§ READING PASSAGE
At the time when XMPP was getting standardized and was still mostly known as Jabber, I started implementing a Jabber chat client with a friend.

The problem with XMPP isn't that it was based on XML. No, what made it annoying was that the dudes who made it decided that instead of basing it on exchanging individual messages, i.e. XML documents like everyone else does, everything must instead be put inside a so-called XML stream.

IIRC it basically meant that the exchange started with a start tag that wasn't terminated until the connection was closed. Since nothing at the time was designed to work with unfinished XML documents (remember the end tag doesn't come until you're done), all the convenient standard XML tools/libraries wouldn't work.

So I don't think XMPP is a stellar piece of work. But it's of course much better than some proprietary crap, and it's sad to see it lose support, although I imagine to Google and Facebook who both probably couldn't care less about interoperability, having an open XMPP interface is probably more of a liability (spammers, enables people to skip their ads) than something they get much perceived value out of.

Even though it seems like a strange decision, using XML for the stream framing made the protocol nicely pure. It theoretically meant you didn't need to write a parser (this was a rare thing for a network protocol). In practice, though, you're right, most parsers at the time didn't work well with network streams.

Of course, lack of adoption by the big providers was almost certainly political rather than technical.

§ ASSIGNED TASK 1
In the XMPP discussion, what name was XMPP still mostly known by while it was being standardized?
§ ASSIGNED TASK 2
Write out the part of the XMPP discussion that opens with "At the time when" and closes with "so-called XML stream.", and switch "friend" to "colleague" in it.

Records taken from a dataset

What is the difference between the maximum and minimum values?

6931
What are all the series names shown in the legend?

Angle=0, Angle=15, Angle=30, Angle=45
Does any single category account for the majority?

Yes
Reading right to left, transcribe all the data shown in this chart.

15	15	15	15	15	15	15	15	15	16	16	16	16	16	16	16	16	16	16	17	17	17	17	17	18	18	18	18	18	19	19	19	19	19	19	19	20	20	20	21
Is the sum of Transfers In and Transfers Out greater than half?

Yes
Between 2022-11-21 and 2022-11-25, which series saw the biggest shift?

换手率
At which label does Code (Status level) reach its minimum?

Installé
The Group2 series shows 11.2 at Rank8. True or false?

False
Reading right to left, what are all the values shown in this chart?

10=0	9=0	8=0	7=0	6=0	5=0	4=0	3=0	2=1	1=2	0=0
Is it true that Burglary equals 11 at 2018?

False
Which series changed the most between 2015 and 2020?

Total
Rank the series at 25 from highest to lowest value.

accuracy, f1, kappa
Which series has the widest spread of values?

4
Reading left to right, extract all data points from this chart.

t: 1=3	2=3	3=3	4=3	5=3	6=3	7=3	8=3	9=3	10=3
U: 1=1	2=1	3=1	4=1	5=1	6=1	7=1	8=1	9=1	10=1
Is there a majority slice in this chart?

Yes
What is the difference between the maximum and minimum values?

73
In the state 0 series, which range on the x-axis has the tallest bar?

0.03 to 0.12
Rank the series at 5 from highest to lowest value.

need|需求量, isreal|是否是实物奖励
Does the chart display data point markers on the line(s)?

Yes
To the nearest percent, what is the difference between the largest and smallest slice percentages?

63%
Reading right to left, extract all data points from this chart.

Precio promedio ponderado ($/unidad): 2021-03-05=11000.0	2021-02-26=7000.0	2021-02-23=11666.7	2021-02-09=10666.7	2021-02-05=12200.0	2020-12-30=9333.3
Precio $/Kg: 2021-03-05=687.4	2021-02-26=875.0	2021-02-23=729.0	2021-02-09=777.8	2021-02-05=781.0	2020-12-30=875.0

§ EXERCISE RESULT 1
Jabber

§ EXERCISE RESULT 2
At the time when XMPP was getting standardized and was still mostly known as Jabber, I started implementing a Jabber chat client with a colleague.

The problem with XMPP isn't that it was based on XML. No, what made it annoying was that the dudes who made it decided that instead of basing it on exchanging individual messages, i.e. XML documents like everyone else does, everything must instead be put inside a so-called XML stream.